Jeff Welton, has worked with Nautel for 25+ years. He is currently the Nautel Sales Manager for U.S. Central Region but previously he spent 16.5 years as a Nautel Customer Service Technician.
Submissions for this Tips ‘n Tricks column are encouraged and if published you’ll receive a Nautel T-shirt. Submissions should be typed and emailed, with high resolution photos, to [email protected] using the subject line Tips ‘n Tricks.
In the last issue, one of the things I mentioned was slide rules. Randy Kerbawy, CSRE, from West Virginia Radio Corp., sent a couple of photos – one of his slide rule collection (of which I am officially jealous) and one of his favorite slide rule – a circa 1945/46 RCA slide rule for FM coverage. He also sent another link for slide rule information.
Also on the topic of the last issue, I had discussed various apps that are available. One that I found on the Android platform (and there are several) was an SPL meter. However, I also discovered that it seems to be very limited by the microphone in the smartphone. The one I discovered seems to top out at 75-80 dB, even when I am in an obviously louder environment, although it’s useful for relative stuff. I will keep hunting and provide information on anything I find that I think might be useful. In the meantime, I am still waiting on any and all suggestions for broadcast or engineering related apps… send those suggestions in!
For new material, I got a submission from our Customer Service Department, who had taken a call from a customer that had just been warned during a voluntary inspection that their remote control was not functioning. This was on an AMPFET series transmitter, so it would be in the 1982 to 1990 range for age. Side note – I was in our Test Department training for Customer Service when the last AMPFET 2.5 transmitters went through final test in 1990. The customer had called tech support for assistance with the remote wiring and I’m told there were some four letter words involved with what they encountered…
Folks, I have devoted entire articles to air handling, positively pressurizing transmitter rooms and the importance of keeping air filters clean, along with doing routine maintenance. I will add one thing that I do not believe I have mentioned before – First, if you cannot read the terminal block designations, it is time to clean the transmitter. Second, if you cannot read the terminal block designations, there may be some improvements required to overall air handling.
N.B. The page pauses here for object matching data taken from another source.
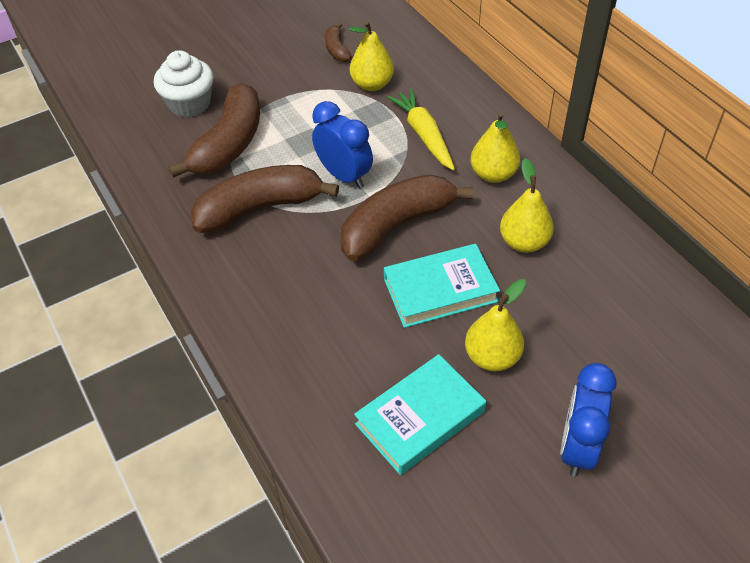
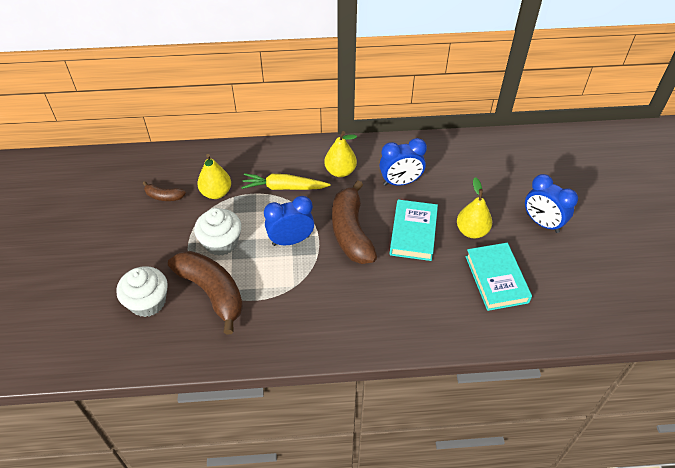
camera: 65 degrees left, 0 degrees up
(259, 208) = (288, 296): brown banana -> none
(302, 120) = (221, 242): none -> white cupcake
(524, 242) = (400, 182): yellow pear -> blue clock

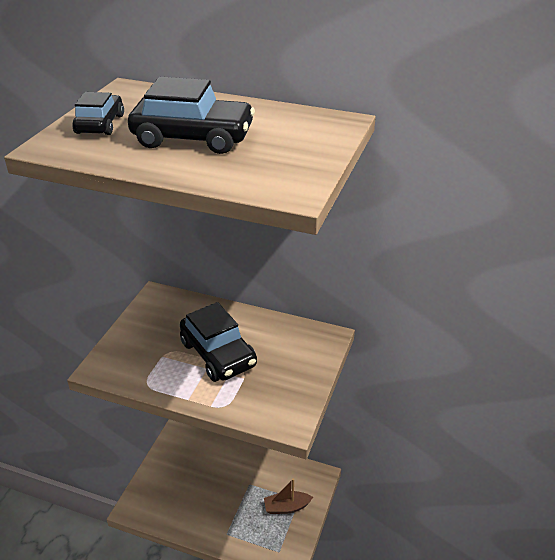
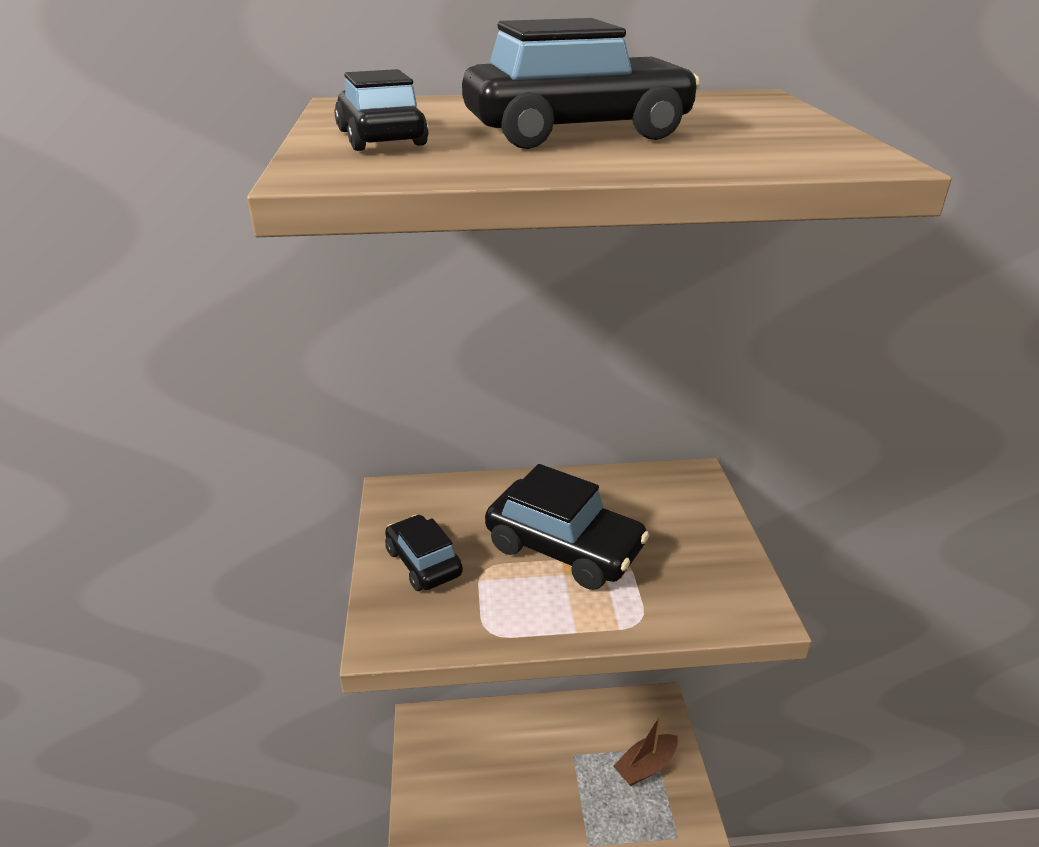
camera: 25 degrees left, 5 degrees down
(142, 338) = (423, 562): none -> black car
Obviously this is going to be at the mercy of the budget and sometimes it is not possible to do a wholesale upgrade to the air handling system, but it is a very safe bet that this transmitter will suffer a much shorter life span than one that is kept clean and cool.
When discussing it with general managers and finance types, I compare clean air in a transmitter building to the importance of clean oil in the engine of their car. Sometimes that might be all it takes for the light to go on and approval to be provided to increase intake air to a level that keeps the building positively pressurized, minimizing dust (and the associated failures). This is a scenario that’s even more important in transmitters with high voltage areas – how much dust does it take to arc across an HV supply? Not a lot, in many cases. Keep them clean, keep them cool and keep them well grounded and just about any transmitter will be a whole lot happier – and run a whole lot longer without as many failures.
For reference, you can find previous discussions on air handling here, here and here. I see it has been a few years since the last one, perhaps we have a topic for spring 2017! On that note, I have another week on the road and places to see, so I will wrap it up for this issue.